Going back west in a few days, plan to drive through Michigan and listen to Joe Lansdale. I am not driving Joe, but he's coming along in the form of the audio book (Vanilla Ride).

Tuesday
Aug242010

OK, I get it.

I get what all the fuss is about regarding The Girl With the Dragon Tattoo. Sometimes I will pick up a book that has garnered a lot of press, just to see if it's worthy (oh geesh, that sounds high anf freakin' mighty).

I swear that every second person I ran into, knowing that I am a writer, said, "Oh man, you know what you HAVE to read?!" And before they even said it, I knew it was going to be a Steig Larsson book.

Someone even dropped one off at my house, so I could resist no longer (these books are like the Borg). 100 pages in, I wondered what people were talking about. I found it interesting, the writing was fairly good, not super deep, but very readable. 200 pages in I started to get it. It was the sort of book that I couldn't wait to dip into, find out what was happening. 300 pages in I knew my sleep might suffer. I'm almost finished now, and looking forward to reading the next.
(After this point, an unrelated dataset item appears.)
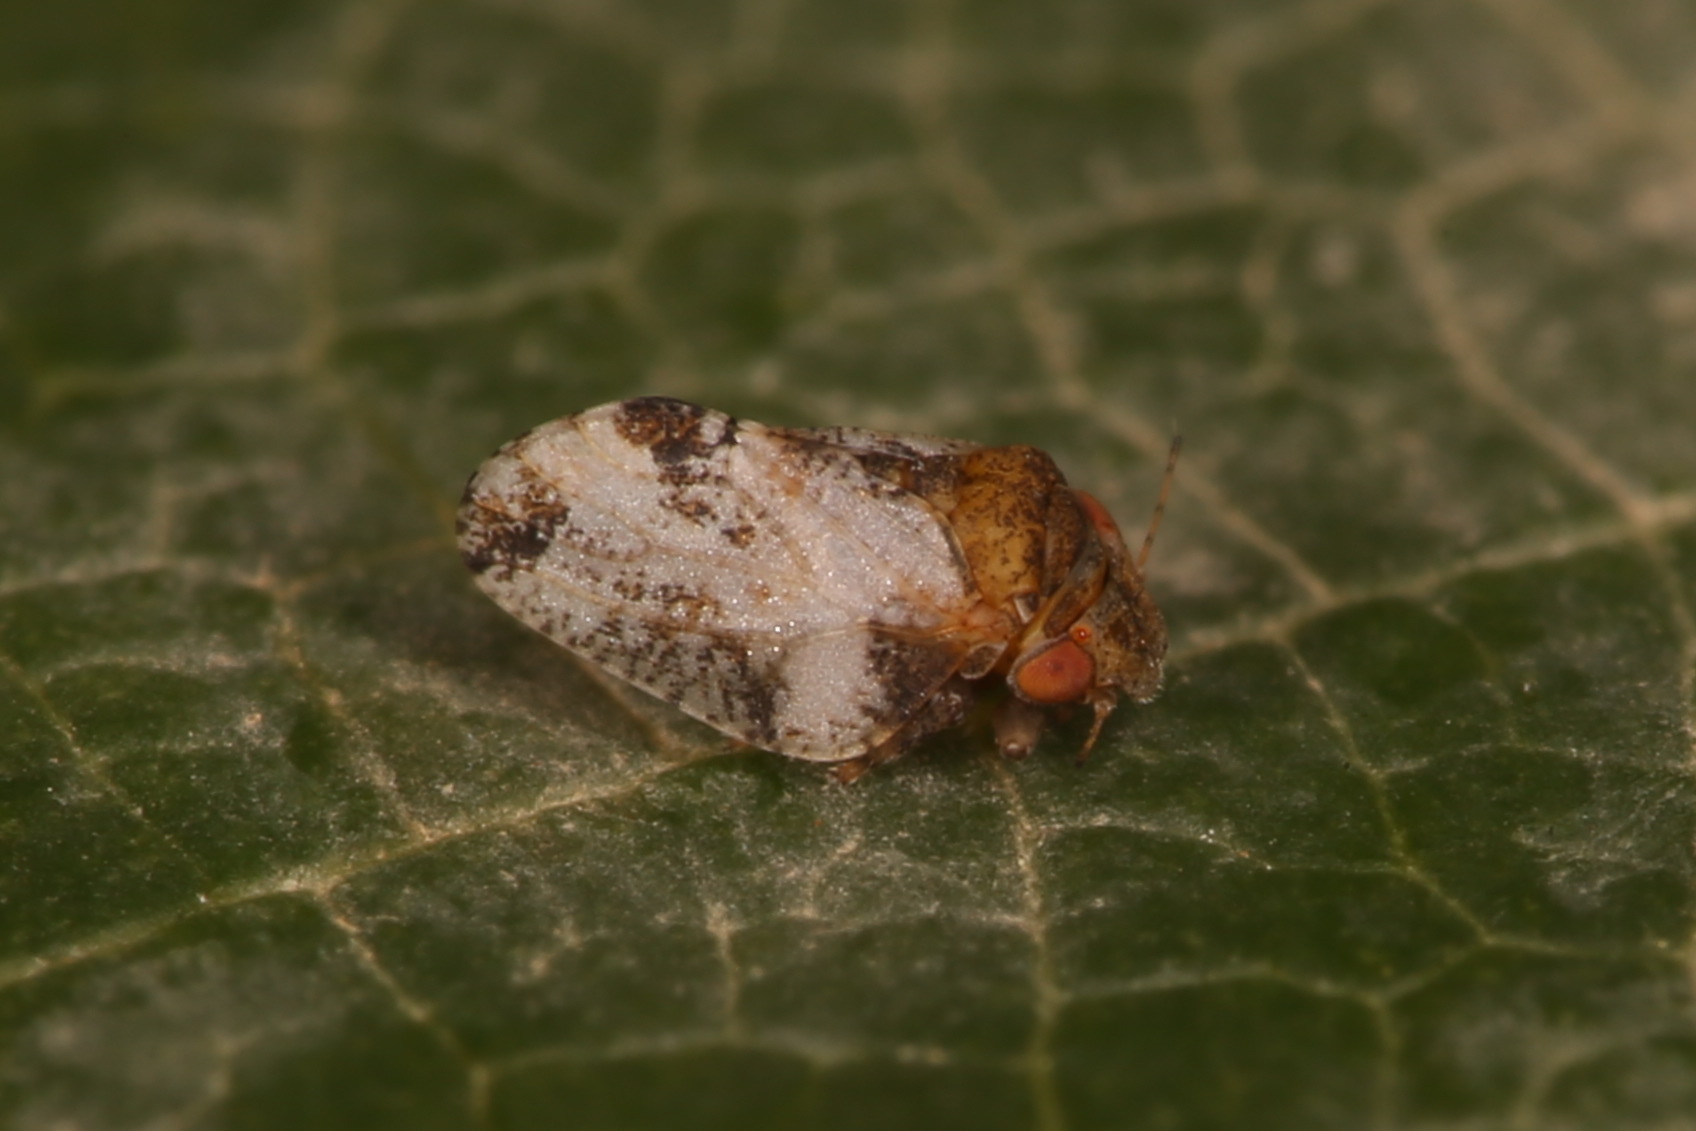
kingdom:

What I really like is the slow intriguing build that drew me in - it wasn't the huge page turner that I'd hear about, though to be honest I rarely like those. The characters get under my skin, in a good way, and even though the mystery seems like on plucked from Agatha Christie, I really want to find out what happened to that girl, dammit. And what's going to happen to Mikael and Lisbeth... and I think I need another fix right now. Okay, okay, I give up, I'm hooked.